| BRANO DI PARTENZA |
-=-=-=-=-
Da Mosca a Roma e ritorno in giornata. Sergej Viktorovic Lavrov vive così, tra aerei e summit. Consigliere sovietico all’Onu negli anni Ottanta, prima del crollo del Muro di Berlino, è dal 2004 ministro degli Esteri della Russia di Putin, del quale è uno degli uomini più fidati, nonché più conosciuti fuori dalla Grande Madre. Domani sarà in Italia, dove presenzierà, per la terza volta, al Forum Med, promosso dal Ministero degli Affari Esteri e dall’Ispi, l’Istituto per gli studi di politica internazionale. Prima di questo appuntamento, Lavrov ha concesso a Libero in esclusiva questa intervista. 
Quali argomenti tratterà nel Sergej Lavrov suo intervento al Forum Mediterraneo?
-=-=-=-=-
| DATI DA ELABORARE |
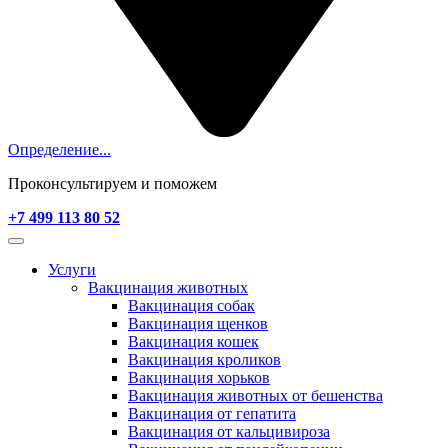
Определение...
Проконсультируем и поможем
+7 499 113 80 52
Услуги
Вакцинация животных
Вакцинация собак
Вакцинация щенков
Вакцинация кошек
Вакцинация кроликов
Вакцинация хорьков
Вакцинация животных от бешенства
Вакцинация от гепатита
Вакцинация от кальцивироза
-=-=-=-=-
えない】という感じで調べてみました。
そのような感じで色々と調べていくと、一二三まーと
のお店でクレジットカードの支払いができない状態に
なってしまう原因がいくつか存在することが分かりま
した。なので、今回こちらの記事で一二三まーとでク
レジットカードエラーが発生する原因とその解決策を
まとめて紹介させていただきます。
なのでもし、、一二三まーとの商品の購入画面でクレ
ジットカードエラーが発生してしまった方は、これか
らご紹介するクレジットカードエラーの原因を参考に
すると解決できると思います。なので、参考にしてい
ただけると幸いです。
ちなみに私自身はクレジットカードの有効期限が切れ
-=-=-=-=-
| COMPITI DA SVOLGERE |
(1) Secondo il brano, da quale anno Lavrov è ministro degli Esteri della Russia?
(2) Riscrivi in una tabella Markdown le righe dei record dalla riga con "Определение..." fino alla riga con "Вакцинация от кальцивироза", entrambe incluse. Tralascia le righe vuote e usa le colonne Nr, per il numero progressivo, e Riga, per il testo.

| ELENCO DELLE RISPOSTE |
(1) Dal 2004.

(2)
| Nr | Riga |
|---|---|
| 1 | Определение... |
| 2 | Проконсультируем и поможем |
| 3 | +7 499 113 80 52 |
| 4 | Услуги |
| 5 | Вакцинация животных |
| 6 | Вакцинация собак |
| 7 | Вакцинация щенков |
| 8 | Вакцинация кошек |
| 9 | Вакцинация кроликов |
| 10 | Вакцинация хорьков |
| 11 | Вакцинация животных от бешенства |
| 12 | Вакцинация от гепатита |
| 13 | Вакцинация от кальцивироза |